To this end, when a finality provider is started, it runs a loop to periodically check whether it needs to make a new commit. In particualar, the following statement is checked:

if lastCommittedHeight < currentHeight + uint64(MinRandHeightGap)

where:

  • lastCommittedHeight is the end height (startHeight + numRand - 1) from the latest public randomness commit recorded on the consumer chain
  • currentHeight is the current height of the consumer chain
  • MinRandHeightGap is a configuration value, which measures when to make a new commit

If the statement is true, a new commit should be made to ensure sufficient randomness is available for future blocks.

Determining MinRandHeightGap

The value of MinRandHeightGap must account for BTC-timestamping delays, which is needed to activate the randomness for a specific height after the committed epoch is BTC-timestamped. Here's an example:

  • The consumer chain receives a commit with:
    • Start height: 100
    • Number of randomness values: 1000
    • Current epoch: 10
  • This means randomness for heights [100, 1099] becomes available after epoch 10 is finalized

The BTC-timestamping protocol requires:

  • 100 BTC blocks for epoch finalization
  • ≈ 1000 minutes (17 hours) at 10-minute average block time
  • With consumer chain blocks every 10 seconds, this equals approximately 6,000 blocks

Therefore,

  • MinRandHeightGap should be > 6,000 to ensure randomness is always available
  • Recommended production value: > 10,000 to provide additional safety margin

Determining Start Height

To determine the start height of a commit:

  1. For first-time commit:
    • startHeight = baseHeight + 1,
    • where baseHeight is a future height which is estimated based on the BTC-timestamping delays.
  2. For subsequent commit:
    • startHeight = lastCommittedHeight + 1,
    • where lastCommittedHeight is obtained from the consumer chain.

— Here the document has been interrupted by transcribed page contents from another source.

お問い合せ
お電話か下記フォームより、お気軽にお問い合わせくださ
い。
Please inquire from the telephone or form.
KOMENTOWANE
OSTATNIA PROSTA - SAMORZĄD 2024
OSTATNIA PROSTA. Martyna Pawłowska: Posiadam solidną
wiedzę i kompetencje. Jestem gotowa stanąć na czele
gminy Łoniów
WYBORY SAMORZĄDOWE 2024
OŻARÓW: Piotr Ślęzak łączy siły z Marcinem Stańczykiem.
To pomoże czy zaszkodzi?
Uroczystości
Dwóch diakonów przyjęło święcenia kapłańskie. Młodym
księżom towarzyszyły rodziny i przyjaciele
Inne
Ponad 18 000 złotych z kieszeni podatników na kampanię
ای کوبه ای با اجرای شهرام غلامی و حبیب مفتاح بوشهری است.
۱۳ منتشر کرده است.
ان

The baseHeight can be specified via configuration or CLI options.

Important Notes:

  • After long downtime, treat as first-time commit by specifying baseHeight.
  • Consecutiveness across commits is not enforced by the system but different commits must not overlap.
  • startHeight should not be higher than finalityActivationHeight, a parameter defined in Babylon. Therefore, startHeight = max(startHeight, finalityActivationHeight).

Determining the Number of Randomness

The number of randomness contained in a commit is specified in the config NumPubRand. A general strategy is that the value should be as large as possible. This is because each commit to the consumer chain costs gas.

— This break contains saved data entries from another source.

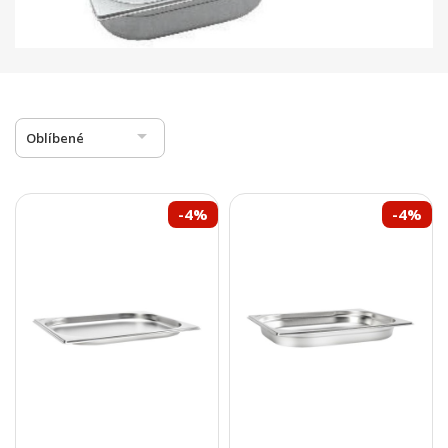

Oblíbené
-4%
-4%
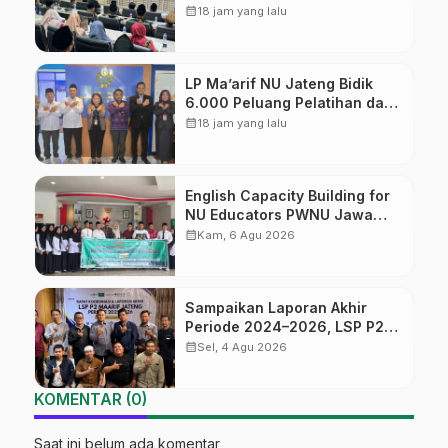
Diversifikasi, Harapan Baru
calendar_month
18 jam yang lalu
dalam dunia pendidikan
LP Ma’arif NU Jateng Bidik
6.000 Peluang Pelatihan dan
Sertifikasi bagi Lulusan SMK
calendar_month
18 jam yang lalu
English Capacity Building for
NU Educators PWNU Jawa
Tengah Batch#4; Membuka
calendar_month
Kam, 6 Agu 2026
Jalan Menuju Masa Depan
Sampaikan Laporan Akhir
Periode 2024–2026, LSP P2
Ma’arif NU Jateng Mantapkan
calendar_month
Sel, 4 Agu 2026
Sinergi Link and Match
KOMENTAR (0)
Saat ini belum ada komentar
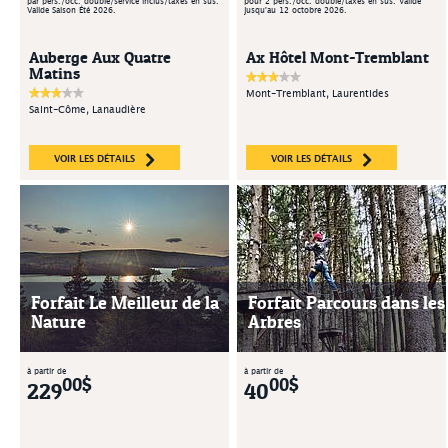
par pers./occ. double/service inclus/taxes en sus.
pour 2 pers./occ. double/taxes en sus. Valide
Valide Saison Été 2026.
jusqu'au 12 octobre 2026.
Auberge Aux Quatre
Ax Hôtel Mont-Tremblant
Matins
Mont-Tremblant, Laurentides
Saint-Côme, Lanaudière
VOIR LES DÉTAILS
VOIR LES DÉTAILS
Forfait Le Meilleur de la
Forfait Parcours dans les
Nature
Arbres
à partir de
à partir de
00$
00$
229
40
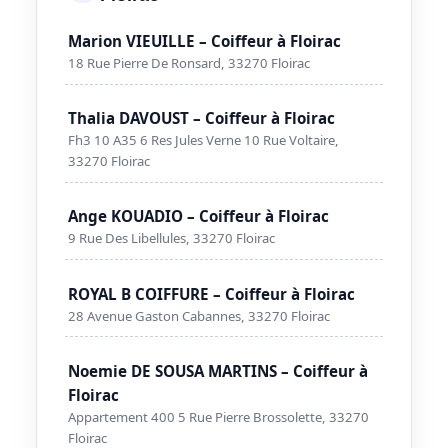
Marion VIEUILLE – Coiffeur à Floirac
18 Rue Pierre De Ronsard, 33270 Floirac
Thalia DAVOUST – Coiffeur à Floirac
Fh3 10 A35 6 Res Jules Verne 10 Rue Voltaire,
33270 Floirac
Ange KOUADIO – Coiffeur à Floirac
9 Rue Des Libellules, 33270 Floirac
ROYAL B COIFFURE – Coiffeur à Floirac
28 Avenue Gaston Cabannes, 33270 Floirac
Noemie DE SOUSA MARTINS – Coiffeur à
Floirac
Appartement 400 5 Rue Pierre Brossolette, 33270
Floirac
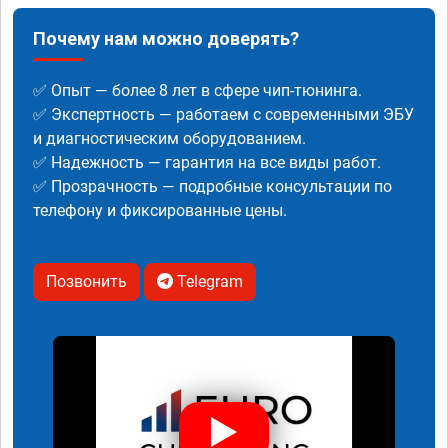
Почему нам можно доверять?
✅ Опыт — более 8 лет в сфере чип-тюнинга.
✅ Экспертность — работаем с современными ЭБУ
и диагностическим оборудованием.
✅ Надежность — гарантия на все виды работ.
✅ Прозрачность — подробные консультации по
телефону и фиксированные цены.
Позвонить
Telegram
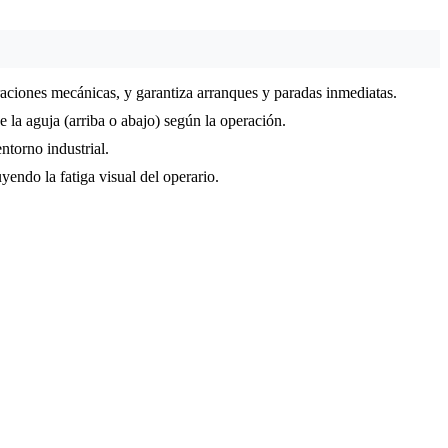
raciones mecánicas, y garantiza arranques y paradas inmediatas.
la aguja (arriba o abajo) según la operación.
ntorno industrial.
yendo la fatiga visual del operario.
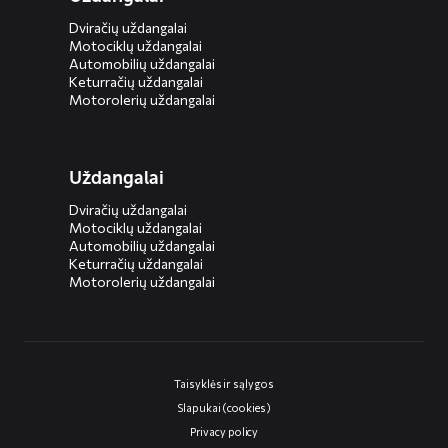
Dviračių uždangalai
Motociklų uždangalai
Automobilių uždangalai
Keturračių uždangalai
Motorolerių uždangalai
Uždangalai
Dviračių uždangalai
Motociklų uždangalai
Automobilių uždangalai
Keturračių uždangalai
Motorolerių uždangalai
Taisyklės ir sąlygos
Slapukai (cookies)
Privacy policy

However, in real life, this stategy might not always gain due to the following reasons:

  • A finality provider might not have voting power for every block. Randomness for those heights is a waste.
  • Generating more randomness leads to a larger merkle proof size which will be used for sending finality votes.
  • Generating randomness and saving the merkle proofs require time.

Additionally, given that the end height of a commit equals to startHeight + NumPubRand - 1, we should ensure that the condition lastCommittedHeight > currentHeight + uint64(MinRandHeightGap) can hold for a long period of time to avoid frequent commit of randomness. In real life, the value of NumPubRand should be much larger than MinRandHeightGap, e.g., NumPubRand = 2 * MinRandHeightGap.